**Given text**
=== Section Start ===

This is the procedure to deploy a persistent Jenkins instance in the same project as the application that intends to use it, and configure it to build and deploy the application.

Pre-Requisites

Create the project to host the Jenkins instance and the application instance:

oc new-project os3-jenkins-example

Provision a 2Gi persistent volume to be used by Jenkins.

Verify that the persistent Jenkins template is available.

 oc get template/jenkins-persistent -n openshift

Deploy Persistent Jenkins

oc new-app \
  -p VOLUME_CAPACITY=2Gi \
  -p MEMORY_LIMIT=1Gi \
  -e INSTALL_PLUGINS=analysis-core:1.92,findbugs:4.71,pmd:3.49,checkstyle:3.49,dependency-check-jenkins-plugin:2.1.1,htmlpublisher:1.14,jacoco:2.2.1,analysis-collector:1.52 \
 jenkins-persistent

By default, the template enables OAuth integration.

=== Section End ===

**Task description**
Write out the Jenkins deployment procedure from "Create the project" to "template is available." without any changes.

**Record excerpts**
=== Section Start ===

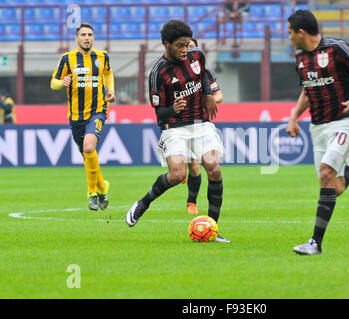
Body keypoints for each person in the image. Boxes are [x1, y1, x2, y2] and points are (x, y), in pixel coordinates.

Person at [286, 10, 349, 255]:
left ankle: (315, 243)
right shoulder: (300, 58)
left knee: (325, 173)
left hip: (344, 122)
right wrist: (293, 117)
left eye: (290, 32)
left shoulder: (337, 49)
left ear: (301, 32)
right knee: (335, 187)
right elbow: (307, 90)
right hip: (318, 127)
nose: (288, 37)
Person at [125, 20, 229, 243]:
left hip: (200, 124)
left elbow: (203, 78)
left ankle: (213, 228)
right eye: (180, 46)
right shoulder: (158, 73)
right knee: (178, 175)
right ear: (166, 44)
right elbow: (159, 114)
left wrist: (209, 94)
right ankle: (143, 203)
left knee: (214, 169)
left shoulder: (197, 56)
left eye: (187, 45)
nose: (185, 50)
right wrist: (173, 108)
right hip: (174, 129)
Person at [51, 22, 115, 211]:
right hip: (76, 116)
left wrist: (110, 90)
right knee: (87, 155)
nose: (87, 38)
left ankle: (92, 194)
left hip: (98, 110)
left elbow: (108, 73)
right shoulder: (67, 59)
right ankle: (103, 188)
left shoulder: (102, 57)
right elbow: (53, 83)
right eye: (83, 35)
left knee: (89, 147)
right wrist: (62, 82)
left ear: (94, 38)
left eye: (90, 35)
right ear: (76, 38)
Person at [183, 37, 224, 215]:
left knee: (208, 165)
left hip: (202, 121)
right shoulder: (176, 71)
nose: (189, 51)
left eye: (192, 47)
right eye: (187, 47)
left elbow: (219, 95)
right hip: (183, 123)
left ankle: (198, 205)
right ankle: (192, 201)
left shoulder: (205, 70)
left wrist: (208, 99)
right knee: (192, 166)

=== Section End ===

**Solution to the exercise**
Create the project to host the Jenkins instance and the application instance:

oc new-project os3-jenkins-example

Provision a 2Gi persistent volume to be used by Jenkins.

Verify that the persistent Jenkins template is available.